(Items from a data source)
+ + +

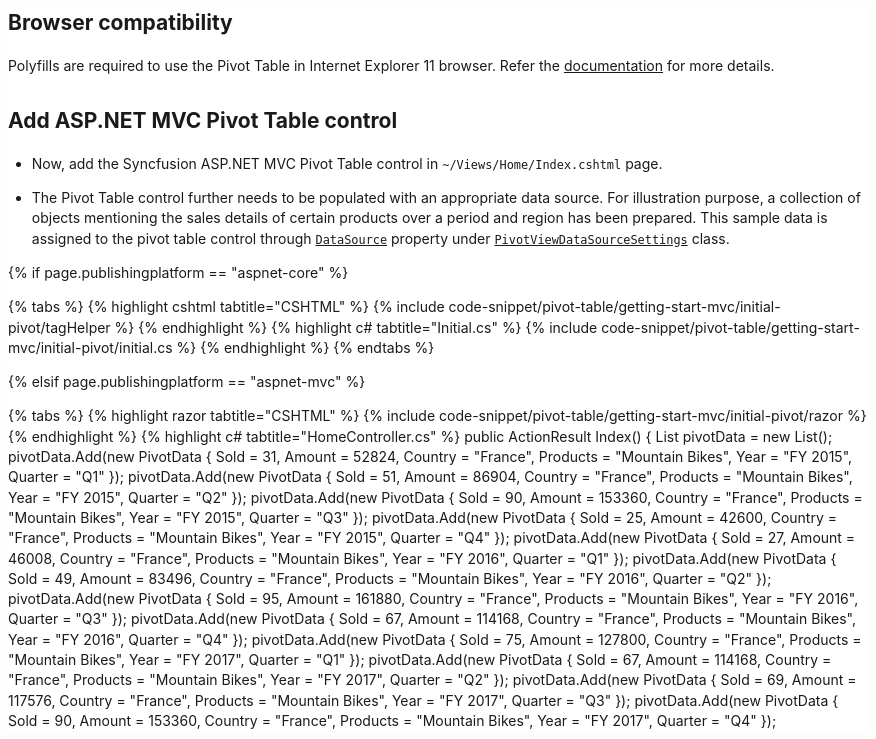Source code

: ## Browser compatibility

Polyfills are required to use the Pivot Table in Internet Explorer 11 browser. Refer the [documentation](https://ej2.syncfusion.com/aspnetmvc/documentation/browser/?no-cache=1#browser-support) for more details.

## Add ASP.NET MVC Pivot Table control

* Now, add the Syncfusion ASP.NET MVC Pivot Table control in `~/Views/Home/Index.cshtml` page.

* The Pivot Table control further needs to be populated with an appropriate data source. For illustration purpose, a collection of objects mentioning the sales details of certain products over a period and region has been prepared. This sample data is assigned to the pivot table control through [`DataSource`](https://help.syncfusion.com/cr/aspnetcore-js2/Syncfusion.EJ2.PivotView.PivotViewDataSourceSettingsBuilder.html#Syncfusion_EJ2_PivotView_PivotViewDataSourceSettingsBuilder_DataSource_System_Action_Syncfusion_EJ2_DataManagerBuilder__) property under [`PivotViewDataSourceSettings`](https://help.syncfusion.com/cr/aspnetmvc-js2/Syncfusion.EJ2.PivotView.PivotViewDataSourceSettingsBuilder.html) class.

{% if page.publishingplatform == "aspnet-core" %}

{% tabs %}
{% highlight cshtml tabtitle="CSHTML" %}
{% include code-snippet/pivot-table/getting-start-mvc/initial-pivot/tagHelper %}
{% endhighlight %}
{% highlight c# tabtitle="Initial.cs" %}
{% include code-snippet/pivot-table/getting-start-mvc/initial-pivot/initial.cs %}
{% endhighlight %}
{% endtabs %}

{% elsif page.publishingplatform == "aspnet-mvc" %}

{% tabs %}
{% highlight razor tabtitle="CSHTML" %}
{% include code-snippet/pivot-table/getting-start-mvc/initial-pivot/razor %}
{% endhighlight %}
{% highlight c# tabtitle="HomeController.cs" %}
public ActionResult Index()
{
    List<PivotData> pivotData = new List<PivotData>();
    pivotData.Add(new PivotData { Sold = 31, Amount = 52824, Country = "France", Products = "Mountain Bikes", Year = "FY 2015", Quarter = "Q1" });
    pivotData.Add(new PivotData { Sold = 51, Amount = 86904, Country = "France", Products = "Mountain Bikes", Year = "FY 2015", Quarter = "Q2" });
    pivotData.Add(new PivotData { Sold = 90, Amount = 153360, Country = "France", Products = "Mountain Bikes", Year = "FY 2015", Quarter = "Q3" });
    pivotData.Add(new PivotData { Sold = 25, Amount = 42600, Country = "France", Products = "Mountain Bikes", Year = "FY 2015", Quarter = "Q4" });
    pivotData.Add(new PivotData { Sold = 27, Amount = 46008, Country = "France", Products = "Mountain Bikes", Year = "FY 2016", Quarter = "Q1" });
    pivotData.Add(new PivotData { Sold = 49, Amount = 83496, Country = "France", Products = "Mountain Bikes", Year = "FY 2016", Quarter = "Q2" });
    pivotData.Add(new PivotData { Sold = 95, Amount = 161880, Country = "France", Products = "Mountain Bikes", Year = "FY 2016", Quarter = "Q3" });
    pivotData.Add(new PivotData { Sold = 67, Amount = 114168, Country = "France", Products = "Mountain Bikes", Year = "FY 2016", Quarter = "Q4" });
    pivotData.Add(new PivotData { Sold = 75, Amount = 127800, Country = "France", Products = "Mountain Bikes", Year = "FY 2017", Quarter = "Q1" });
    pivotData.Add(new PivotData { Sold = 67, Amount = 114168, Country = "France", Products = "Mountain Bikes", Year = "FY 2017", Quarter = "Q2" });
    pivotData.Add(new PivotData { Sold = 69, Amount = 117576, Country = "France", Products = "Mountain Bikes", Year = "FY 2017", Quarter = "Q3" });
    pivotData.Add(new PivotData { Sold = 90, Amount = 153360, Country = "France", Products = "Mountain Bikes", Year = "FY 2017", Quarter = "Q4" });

+ + +

• REQUIREMENT: The records above are to be repeated exactly, apart from their pictures.

• SOLUTION FOR THIS EXERCISE:
Source code

: ## Browser compatibility

Polyfills are required to use the Pivot Table in Internet Explorer 11 browser. Refer the [documentation](https://ej2.syncfusion.com/aspnetmvc/documentation/browser/?no-cache=1#browser-support) for more details.

## Add ASP.NET MVC Pivot Table control

* Now, add the Syncfusion ASP.NET MVC Pivot Table control in `~/Views/Home/Index.cshtml` page.

* The Pivot Table control further needs to be populated with an appropriate data source. For illustration purpose, a collection of objects mentioning the sales details of certain products over a period and region has been prepared. This sample data is assigned to the pivot table control through [`DataSource`](https://help.syncfusion.com/cr/aspnetcore-js2/Syncfusion.EJ2.PivotView.PivotViewDataSourceSettingsBuilder.html#Syncfusion_EJ2_PivotView_PivotViewDataSourceSettingsBuilder_DataSource_System_Action_Syncfusion_EJ2_DataManagerBuilder__) property under [`PivotViewDataSourceSettings`](https://help.syncfusion.com/cr/aspnetmvc-js2/Syncfusion.EJ2.PivotView.PivotViewDataSourceSettingsBuilder.html) class.

{% if page.publishingplatform == "aspnet-core" %}

{% tabs %}
{% highlight cshtml tabtitle="CSHTML" %}
{% include code-snippet/pivot-table/getting-start-mvc/initial-pivot/tagHelper %}
{% endhighlight %}
{% highlight c# tabtitle="Initial.cs" %}
{% include code-snippet/pivot-table/getting-start-mvc/initial-pivot/initial.cs %}
{% endhighlight %}
{% endtabs %}

{% elsif page.publishingplatform == "aspnet-mvc" %}

{% tabs %}
{% highlight razor tabtitle="CSHTML" %}
{% include code-snippet/pivot-table/getting-start-mvc/initial-pivot/razor %}
{% endhighlight %}
{% highlight c# tabtitle="HomeController.cs" %}
public ActionResult Index()
{
    List<PivotData> pivotData = new List<PivotData>();
    pivotData.Add(new PivotData { Sold = 31, Amount = 52824, Country = "France", Products = "Mountain Bikes", Year = "FY 2015", Quarter = "Q1" });
    pivotData.Add(new PivotData { Sold = 51, Amount = 86904, Country = "France", Products = "Mountain Bikes", Year = "FY 2015", Quarter = "Q2" });
    pivotData.Add(new PivotData { Sold = 90, Amount = 153360, Country = "France", Products = "Mountain Bikes", Year = "FY 2015", Quarter = "Q3" });
    pivotData.Add(new PivotData { Sold = 25, Amount = 42600, Country = "France", Products = "Mountain Bikes", Year = "FY 2015", Quarter = "Q4" });
    pivotData.Add(new PivotData { Sold = 27, Amount = 46008, Country = "France", Products = "Mountain Bikes", Year = "FY 2016", Quarter = "Q1" });
    pivotData.Add(new PivotData { Sold = 49, Amount = 83496, Country = "France", Products = "Mountain Bikes", Year = "FY 2016", Quarter = "Q2" });
    pivotData.Add(new PivotData { Sold = 95, Amount = 161880, Country = "France", Products = "Mountain Bikes", Year = "FY 2016", Quarter = "Q3" });
    pivotData.Add(new PivotData { Sold = 67, Amount = 114168, Country = "France", Products = "Mountain Bikes", Year = "FY 2016", Quarter = "Q4" });
    pivotData.Add(new PivotData { Sold = 75, Amount = 127800, Country = "France", Products = "Mountain Bikes", Year = "FY 2017", Quarter = "Q1" });
    pivotData.Add(new PivotData { Sold = 67, Amount = 114168, Country = "France", Products = "Mountain Bikes", Year = "FY 2017", Quarter = "Q2" });
    pivotData.Add(new PivotData { Sold = 69, Amount = 117576, Country = "France", Products = "Mountain Bikes", Year = "FY 2017", Quarter = "Q3" });
    pivotData.Add(new PivotData { Sold = 90, Amount = 153360, Country = "France", Products = "Mountain Bikes", Year = "FY 2017", Quarter = "Q4" });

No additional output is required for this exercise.